Many analysts draw comparisons to 1970s Paul Volcker era when inflation was brought under control by aggressive rate hikes. But fixed income veterans that are still moving the bond markets such as Guggenheim’s Scott Minerd are looking further into the past to find an adequate case study. 1970s are not a good comparison, he states in FT article released this week, because back then root causes of inflation are related to delinking the greenback to gold and massive fiscal expansion to fund the Vietnam war and the Great Society project championed by Lyndon B. Johnson. After that the Yom-Kippur War of 1973 and subsequent OPEC actions of 1974 caused oil price to skyrocket and add to the perfect storm scenario. The fiscal expansion of 1970s was a demand side component, while what we see in 2022 in something completely different – we’re actually fighting against supply side shortages that are not going away so easily, in part because of China’s zero-Covid policy. Minerd says the best corollary for the current situation is the brief 1946-1948 recession caused by manufacturing switching from a war economy into supplying consumer goods, causing shortages across the board. Throughout WWII, FED increased its balance sheet from 6.2bn USD (1942, because that’s when the war started in US) to 24.5bn USD (1945). The absolute BS figures look like a joke from today’s perspective, but the rate of change might draw some comparisons to the situation we face today. The comparison still lacks some of the features exhibited today – namely, US was on the gold standard (sort of a monetary policy autopilot) and for instance, the 1948 FED annual report talked nothing about the interest rate changes (wow!).
Minerd’s point is that back then the FED started reducing the balance sheet without raising interest rates, while today Powell is prepared to do whatever it takes to curb inflation. This may be too much and FED might end up cutting interest rates next year if faced with a serious downturn. Time would tell.
Croatian international bonds have finally caught a bid and our feeling is that it’s in part thanks to domestic investors who were preparing for an international bond auction that was postponed by the war in Ukraine, so they had to cut their cash positions ahead of the turn of the quarter and get invested into existing paper. That would explain all that demand for CROATI 1.75 03/04/2041€ coming from pension funds and LDIs. The second source of demand are Croatian banks and UCITS funds which are also hoping on the same bandwagon but targeting shorter maturities.

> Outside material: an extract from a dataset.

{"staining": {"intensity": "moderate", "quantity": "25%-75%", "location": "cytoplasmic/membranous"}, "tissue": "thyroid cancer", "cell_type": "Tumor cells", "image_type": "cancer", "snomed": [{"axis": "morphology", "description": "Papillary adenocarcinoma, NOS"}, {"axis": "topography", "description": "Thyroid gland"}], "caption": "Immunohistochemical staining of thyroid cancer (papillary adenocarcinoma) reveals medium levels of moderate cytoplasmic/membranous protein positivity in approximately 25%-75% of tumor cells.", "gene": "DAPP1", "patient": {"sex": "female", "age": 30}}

This type of investor is looking at maturities between CROATI 3 03/11/2025€ and CROATI 2.75 01/27/2030€. The net effect of these bids and German bonds staging another leg up in terms of yields is that the spread curve tightened and currently no Croatian Eurobond trades above B+200bps. Best buys from the spread perspective are currently CROATI 1.5 06/17/2031€ (B+186.3bps) and CROATI 1.75 03/04/2041€ (B+187bps), the former probably because investors targeting this duration are aware that new Croatian eurobond (probably some sort of CROATI 2.00 05/2032€, ceteris paribus) would have to be placed in two months’ time.
The spread between BTPS 0.6 08/2031€ and CROATI 1.5 06/17/2031€ is back to 27bps (submitted below), meaning the situation is returning to normal. Beginning March the spread was as high as 102bps, underlining the structural difference between bonds with implied ECB put and bonds without one. Croatian bonds are still trading without one. That should change in the future.